_WORK TO COMPLETE_
Return the data that follows exactly, with each line intact.

Dataset entries:
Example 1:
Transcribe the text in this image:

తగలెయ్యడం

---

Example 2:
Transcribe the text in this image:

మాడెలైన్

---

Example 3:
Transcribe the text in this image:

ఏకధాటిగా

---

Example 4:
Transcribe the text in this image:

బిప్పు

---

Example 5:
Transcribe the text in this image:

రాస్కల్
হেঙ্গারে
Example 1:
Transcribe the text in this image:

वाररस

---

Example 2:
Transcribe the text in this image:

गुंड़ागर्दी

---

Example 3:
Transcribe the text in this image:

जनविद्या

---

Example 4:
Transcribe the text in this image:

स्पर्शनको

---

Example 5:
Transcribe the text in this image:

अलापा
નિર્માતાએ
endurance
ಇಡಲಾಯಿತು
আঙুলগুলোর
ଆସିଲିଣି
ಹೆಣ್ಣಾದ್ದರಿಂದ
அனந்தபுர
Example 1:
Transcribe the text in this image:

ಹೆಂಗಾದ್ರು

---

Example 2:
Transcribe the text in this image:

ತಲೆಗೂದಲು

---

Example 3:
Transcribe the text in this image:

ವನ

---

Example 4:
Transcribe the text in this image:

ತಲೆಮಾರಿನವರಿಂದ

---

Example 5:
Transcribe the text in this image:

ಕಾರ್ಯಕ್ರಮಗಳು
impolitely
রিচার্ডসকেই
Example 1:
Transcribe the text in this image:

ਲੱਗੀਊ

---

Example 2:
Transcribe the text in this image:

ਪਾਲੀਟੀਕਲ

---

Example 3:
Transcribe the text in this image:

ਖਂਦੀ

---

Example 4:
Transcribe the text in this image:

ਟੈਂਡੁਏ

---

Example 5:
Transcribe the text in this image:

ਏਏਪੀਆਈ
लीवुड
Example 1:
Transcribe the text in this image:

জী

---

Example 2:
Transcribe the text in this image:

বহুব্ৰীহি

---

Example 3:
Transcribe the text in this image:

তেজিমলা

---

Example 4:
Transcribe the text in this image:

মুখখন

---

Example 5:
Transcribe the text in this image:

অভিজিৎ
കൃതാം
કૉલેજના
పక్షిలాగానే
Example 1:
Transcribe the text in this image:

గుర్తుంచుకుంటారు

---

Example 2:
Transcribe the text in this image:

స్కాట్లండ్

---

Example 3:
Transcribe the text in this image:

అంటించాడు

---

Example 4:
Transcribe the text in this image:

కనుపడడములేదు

_OUTPUT OF THE TASK_
Example 1:
Transcribe the text in this image:

తగలెయ్యడం

---

Example 2:
Transcribe the text in this image:

మాడెలైన్

---

Example 3:
Transcribe the text in this image:

ఏకధాటిగా

---

Example 4:
Transcribe the text in this image:

బిప్పు

---

Example 5:
Transcribe the text in this image:

రాస్కల్
হেঙ্গারে
Example 1:
Transcribe the text in this image:

वाररस

---

Example 2:
Transcribe the text in this image:

गुंड़ागर्दी

---

Example 3:
Transcribe the text in this image:

जनविद्या

---

Example 4:
Transcribe the text in this image:

स्पर्शनको

---

Example 5:
Transcribe the text in this image:

अलापा
નિર્માતાએ
endurance
ಇಡಲಾಯಿತು
আঙুলগুলোর
ଆସିଲିଣି
ಹೆಣ್ಣಾದ್ದರಿಂದ
அனந்தபுர
Example 1:
Transcribe the text in this image:

ಹೆಂಗಾದ್ರು

---

Example 2:
Transcribe the text in this image:

ತಲೆಗೂದಲು

---

Example 3:
Transcribe the text in this image:

ವನ

---

Example 4:
Transcribe the text in this image:

ತಲೆಮಾರಿನವರಿಂದ

---

Example 5:
Transcribe the text in this image:

ಕಾರ್ಯಕ್ರಮಗಳು
impolitely
রিচার্ডসকেই
Example 1:
Transcribe the text in this image:

ਲੱਗੀਊ

---

Example 2:
Transcribe the text in this image:

ਪਾਲੀਟੀਕਲ

---

Example 3:
Transcribe the text in this image:

ਖਂਦੀ

---

Example 4:
Transcribe the text in this image:

ਟੈਂਡੁਏ

---

Example 5:
Transcribe the text in this image:

ਏਏਪੀਆਈ
लीवुड
Example 1:
Transcribe the text in this image:

জী

---

Example 2:
Transcribe the text in this image:

বহুব্ৰীহি

---

Example 3:
Transcribe the text in this image:

তেজিমলা

---

Example 4:
Transcribe the text in this image:

মুখখন

---

Example 5:
Transcribe the text in this image:

অভিজিৎ
കൃതാം
કૉલેજના
పక్షిలాగానే
Example 1:
Transcribe the text in this image:

గుర్తుంచుకుంటారు

---

Example 2:
Transcribe the text in this image:

స్కాట్లండ్

---

Example 3:
Transcribe the text in this image:

అంటించాడు

---

Example 4:
Transcribe the text in this image:

కనుపడడములేదు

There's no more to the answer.